▸ **Supplied passage**
+===+

High Availability

Thu Apr 15 15:12:38 IDT 2010

On 15 April 2010 17:50, guy keren <choo at actcom.co.il> wrote:
>
> and - test test test.....
>
> many people fail to test their "highly-available" setup, and as a result,
> think they are 'highly available" when they are not.

Great point!

Earlier at my current position we failed to test that the fail-over
works on one of our servers after an upgrade and got beaten the next
time the primary went south.

Since then it's our standard practice to:
1. update the current stand-by
2. switch over (effectively updates the service to the new version).
3. Wait a while and see that everything is fine (the current stand-by
still ready with the old proven version).
4. Update the current secondary.
5. Switch back to make sure HA works right.
(6. For good measure - switch again).

We also do all of this through an elaborate set of scripts around xen,
kickstart and puppet (keeping the xen guest images in LV's, came handy
when we had to roll-back) so all this deployment procedure is
completely automated and repeatable so we exercise not just the
in-house built software and its configuration setup but also the
deployment procedure itself.

We reached a stage where a single operations engineer upgrades our
entire production system of about 50 virtual servers across 18
physical servers in three mornings of running automatic scripts (i.e.
no need for manual configuration changes).

(We stick to mornings because of a rule not to schedule production
changes in the afternoons or before a weekend, unless absolutely
necessary).

--Amos

+===+

▸ **Goal a**
Select every line of the listing that contains the string "kern".

+===+

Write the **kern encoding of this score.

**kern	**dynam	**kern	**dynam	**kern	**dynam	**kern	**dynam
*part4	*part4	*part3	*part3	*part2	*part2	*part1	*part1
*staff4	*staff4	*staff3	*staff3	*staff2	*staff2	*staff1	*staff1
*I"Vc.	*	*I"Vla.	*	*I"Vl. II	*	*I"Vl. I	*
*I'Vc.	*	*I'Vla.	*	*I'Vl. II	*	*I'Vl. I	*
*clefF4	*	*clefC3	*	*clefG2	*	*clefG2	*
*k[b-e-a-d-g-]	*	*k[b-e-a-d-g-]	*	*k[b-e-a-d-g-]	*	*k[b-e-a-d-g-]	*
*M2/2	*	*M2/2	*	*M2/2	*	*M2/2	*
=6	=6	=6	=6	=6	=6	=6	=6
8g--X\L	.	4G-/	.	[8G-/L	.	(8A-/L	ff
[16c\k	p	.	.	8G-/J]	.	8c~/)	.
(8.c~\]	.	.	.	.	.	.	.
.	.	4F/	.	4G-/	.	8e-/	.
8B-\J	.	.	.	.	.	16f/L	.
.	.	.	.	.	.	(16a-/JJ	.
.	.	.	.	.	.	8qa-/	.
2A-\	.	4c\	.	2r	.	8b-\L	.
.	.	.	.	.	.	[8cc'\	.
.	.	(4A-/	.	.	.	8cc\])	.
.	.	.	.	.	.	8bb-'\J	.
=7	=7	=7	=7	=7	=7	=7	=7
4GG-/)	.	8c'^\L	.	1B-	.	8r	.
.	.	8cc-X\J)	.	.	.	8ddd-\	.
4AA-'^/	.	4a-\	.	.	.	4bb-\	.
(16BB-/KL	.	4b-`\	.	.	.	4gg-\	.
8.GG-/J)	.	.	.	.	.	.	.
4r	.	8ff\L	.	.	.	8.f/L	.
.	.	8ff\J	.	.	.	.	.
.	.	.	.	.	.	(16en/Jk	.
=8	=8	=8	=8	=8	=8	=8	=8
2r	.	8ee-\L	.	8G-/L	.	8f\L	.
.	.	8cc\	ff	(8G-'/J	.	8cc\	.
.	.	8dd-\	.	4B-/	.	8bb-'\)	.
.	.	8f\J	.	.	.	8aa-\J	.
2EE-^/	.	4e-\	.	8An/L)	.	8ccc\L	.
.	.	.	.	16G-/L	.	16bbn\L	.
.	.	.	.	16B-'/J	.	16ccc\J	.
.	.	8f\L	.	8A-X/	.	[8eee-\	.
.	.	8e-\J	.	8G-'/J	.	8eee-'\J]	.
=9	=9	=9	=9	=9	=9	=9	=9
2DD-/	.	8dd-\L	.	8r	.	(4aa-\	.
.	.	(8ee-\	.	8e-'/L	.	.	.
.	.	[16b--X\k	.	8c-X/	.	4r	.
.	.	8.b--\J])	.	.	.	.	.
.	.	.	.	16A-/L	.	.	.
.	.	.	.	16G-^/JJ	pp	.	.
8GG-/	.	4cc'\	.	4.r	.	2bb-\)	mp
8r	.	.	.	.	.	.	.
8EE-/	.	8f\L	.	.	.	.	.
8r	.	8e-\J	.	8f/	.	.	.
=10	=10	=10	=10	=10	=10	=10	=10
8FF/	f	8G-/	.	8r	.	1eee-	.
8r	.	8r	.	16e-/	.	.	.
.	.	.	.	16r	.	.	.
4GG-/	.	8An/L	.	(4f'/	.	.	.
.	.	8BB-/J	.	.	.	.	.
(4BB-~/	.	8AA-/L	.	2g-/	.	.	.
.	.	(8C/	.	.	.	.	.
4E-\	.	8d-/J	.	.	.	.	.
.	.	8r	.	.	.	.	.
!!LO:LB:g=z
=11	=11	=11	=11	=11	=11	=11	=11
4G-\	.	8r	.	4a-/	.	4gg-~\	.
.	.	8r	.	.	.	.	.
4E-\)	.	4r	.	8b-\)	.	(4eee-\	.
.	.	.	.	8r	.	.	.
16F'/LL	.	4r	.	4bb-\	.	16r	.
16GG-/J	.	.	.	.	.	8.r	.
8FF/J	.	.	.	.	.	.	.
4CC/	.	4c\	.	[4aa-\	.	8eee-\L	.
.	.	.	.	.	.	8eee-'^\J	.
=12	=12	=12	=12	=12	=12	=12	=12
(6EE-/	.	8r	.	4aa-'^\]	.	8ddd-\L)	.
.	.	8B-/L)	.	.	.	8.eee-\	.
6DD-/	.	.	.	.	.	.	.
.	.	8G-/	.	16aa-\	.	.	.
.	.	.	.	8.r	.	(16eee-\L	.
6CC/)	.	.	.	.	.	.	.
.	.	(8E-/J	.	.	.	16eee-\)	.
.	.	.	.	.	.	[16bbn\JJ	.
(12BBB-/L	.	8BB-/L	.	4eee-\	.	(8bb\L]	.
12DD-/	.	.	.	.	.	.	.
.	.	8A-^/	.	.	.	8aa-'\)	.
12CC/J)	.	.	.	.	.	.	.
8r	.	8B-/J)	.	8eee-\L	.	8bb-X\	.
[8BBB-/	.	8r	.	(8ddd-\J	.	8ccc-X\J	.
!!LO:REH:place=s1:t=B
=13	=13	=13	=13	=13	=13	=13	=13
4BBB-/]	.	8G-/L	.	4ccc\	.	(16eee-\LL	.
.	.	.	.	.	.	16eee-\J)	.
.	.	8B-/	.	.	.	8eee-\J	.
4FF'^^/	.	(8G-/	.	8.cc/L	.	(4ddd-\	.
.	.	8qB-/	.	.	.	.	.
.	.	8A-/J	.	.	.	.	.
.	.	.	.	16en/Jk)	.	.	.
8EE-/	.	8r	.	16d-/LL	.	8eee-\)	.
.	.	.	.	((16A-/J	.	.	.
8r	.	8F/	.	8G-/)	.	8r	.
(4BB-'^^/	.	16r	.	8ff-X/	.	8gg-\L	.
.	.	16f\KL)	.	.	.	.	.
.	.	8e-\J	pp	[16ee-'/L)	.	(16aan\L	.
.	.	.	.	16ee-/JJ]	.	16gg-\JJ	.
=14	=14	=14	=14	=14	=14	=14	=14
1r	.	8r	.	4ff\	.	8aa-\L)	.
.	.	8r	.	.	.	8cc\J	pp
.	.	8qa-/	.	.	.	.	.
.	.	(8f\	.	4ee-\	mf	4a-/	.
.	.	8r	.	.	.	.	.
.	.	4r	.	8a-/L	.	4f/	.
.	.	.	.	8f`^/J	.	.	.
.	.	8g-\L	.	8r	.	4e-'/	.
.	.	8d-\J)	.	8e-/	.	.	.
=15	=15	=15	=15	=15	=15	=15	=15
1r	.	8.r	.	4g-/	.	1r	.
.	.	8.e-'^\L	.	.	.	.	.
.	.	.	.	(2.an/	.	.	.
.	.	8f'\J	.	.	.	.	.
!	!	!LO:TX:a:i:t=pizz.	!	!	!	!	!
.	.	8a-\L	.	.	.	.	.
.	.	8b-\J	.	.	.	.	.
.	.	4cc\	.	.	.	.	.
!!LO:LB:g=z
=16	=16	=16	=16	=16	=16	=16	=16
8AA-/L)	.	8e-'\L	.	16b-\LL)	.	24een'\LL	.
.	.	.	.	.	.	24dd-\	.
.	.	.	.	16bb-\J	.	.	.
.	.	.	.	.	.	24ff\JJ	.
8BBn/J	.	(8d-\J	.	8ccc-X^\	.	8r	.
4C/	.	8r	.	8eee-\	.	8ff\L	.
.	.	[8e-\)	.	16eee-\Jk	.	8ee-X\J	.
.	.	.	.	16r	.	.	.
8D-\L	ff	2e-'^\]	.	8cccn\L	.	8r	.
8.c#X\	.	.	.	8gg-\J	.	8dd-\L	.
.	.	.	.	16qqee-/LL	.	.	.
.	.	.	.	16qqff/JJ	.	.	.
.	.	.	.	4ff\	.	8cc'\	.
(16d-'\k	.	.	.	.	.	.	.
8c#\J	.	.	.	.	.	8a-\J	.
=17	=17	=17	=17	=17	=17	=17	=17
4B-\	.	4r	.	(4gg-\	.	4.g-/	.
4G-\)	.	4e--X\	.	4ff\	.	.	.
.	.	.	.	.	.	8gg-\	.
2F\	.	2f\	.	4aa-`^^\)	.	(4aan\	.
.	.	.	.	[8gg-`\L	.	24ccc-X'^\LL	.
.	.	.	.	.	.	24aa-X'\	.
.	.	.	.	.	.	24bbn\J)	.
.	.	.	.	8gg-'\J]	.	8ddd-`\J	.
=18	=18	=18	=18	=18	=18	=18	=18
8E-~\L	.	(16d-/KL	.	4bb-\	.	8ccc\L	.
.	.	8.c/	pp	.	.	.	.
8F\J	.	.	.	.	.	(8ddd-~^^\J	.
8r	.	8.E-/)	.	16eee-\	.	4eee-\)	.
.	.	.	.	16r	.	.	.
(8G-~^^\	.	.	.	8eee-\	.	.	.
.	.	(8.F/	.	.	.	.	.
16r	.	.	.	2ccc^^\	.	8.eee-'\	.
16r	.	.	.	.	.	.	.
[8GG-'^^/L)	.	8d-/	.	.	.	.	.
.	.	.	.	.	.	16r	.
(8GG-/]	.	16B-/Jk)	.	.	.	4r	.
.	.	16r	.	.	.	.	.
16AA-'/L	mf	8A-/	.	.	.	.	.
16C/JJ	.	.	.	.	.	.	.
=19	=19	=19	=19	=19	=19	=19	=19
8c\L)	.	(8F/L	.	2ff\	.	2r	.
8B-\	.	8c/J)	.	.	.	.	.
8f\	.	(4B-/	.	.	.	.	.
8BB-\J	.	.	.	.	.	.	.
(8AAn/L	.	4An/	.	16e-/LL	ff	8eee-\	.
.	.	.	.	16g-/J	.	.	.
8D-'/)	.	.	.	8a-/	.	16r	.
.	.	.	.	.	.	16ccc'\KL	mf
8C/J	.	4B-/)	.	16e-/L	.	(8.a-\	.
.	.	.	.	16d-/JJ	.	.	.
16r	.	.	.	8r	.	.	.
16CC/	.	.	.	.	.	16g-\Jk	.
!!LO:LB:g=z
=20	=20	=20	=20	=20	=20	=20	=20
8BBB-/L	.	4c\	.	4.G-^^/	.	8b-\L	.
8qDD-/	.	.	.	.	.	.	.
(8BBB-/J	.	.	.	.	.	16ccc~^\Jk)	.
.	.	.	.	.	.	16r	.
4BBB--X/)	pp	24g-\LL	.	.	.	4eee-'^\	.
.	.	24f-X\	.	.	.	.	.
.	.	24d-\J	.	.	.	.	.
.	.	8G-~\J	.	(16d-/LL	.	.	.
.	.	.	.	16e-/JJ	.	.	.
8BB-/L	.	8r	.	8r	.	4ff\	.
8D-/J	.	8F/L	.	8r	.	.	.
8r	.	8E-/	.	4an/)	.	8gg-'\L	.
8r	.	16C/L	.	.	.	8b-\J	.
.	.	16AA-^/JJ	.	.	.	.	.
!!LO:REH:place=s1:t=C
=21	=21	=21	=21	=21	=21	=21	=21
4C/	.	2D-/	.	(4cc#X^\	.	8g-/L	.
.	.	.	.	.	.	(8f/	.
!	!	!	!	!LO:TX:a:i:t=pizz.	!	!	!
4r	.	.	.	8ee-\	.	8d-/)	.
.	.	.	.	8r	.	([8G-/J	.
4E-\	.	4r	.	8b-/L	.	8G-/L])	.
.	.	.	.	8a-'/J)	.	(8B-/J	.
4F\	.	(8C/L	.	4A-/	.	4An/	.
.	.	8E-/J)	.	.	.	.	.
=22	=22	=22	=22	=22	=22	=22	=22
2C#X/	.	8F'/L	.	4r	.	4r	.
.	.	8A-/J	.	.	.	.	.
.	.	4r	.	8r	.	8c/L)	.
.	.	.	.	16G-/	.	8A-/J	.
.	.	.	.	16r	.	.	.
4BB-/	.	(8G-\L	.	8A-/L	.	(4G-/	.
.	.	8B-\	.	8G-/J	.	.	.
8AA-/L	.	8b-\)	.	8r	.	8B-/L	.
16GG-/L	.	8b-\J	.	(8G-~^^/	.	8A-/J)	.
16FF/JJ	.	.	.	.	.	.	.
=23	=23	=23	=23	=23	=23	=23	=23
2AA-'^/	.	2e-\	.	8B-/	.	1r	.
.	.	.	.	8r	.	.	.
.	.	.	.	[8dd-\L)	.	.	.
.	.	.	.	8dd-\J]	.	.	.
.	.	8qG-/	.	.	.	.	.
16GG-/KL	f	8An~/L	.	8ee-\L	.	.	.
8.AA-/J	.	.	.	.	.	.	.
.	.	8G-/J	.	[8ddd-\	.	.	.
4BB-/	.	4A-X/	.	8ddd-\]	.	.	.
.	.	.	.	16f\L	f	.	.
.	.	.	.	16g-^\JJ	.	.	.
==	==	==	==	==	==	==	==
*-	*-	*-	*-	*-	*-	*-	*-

+===+

▸ **Goal b**
According to the high-availability thread, why does the team run its production upgrades in the mornings? Answer in one to three sentences.

▸ **Right answer a**
Write the **kern encoding of this score.
**kern	**dynam	**kern	**dynam	**kern	**dynam	**kern	**dynam

▸ **Right answer b**
The team follows a rule against scheduling production changes in the afternoons or before a weekend, unless absolutely necessary. Mornings are therefore when the automatic upgrade scripts are run.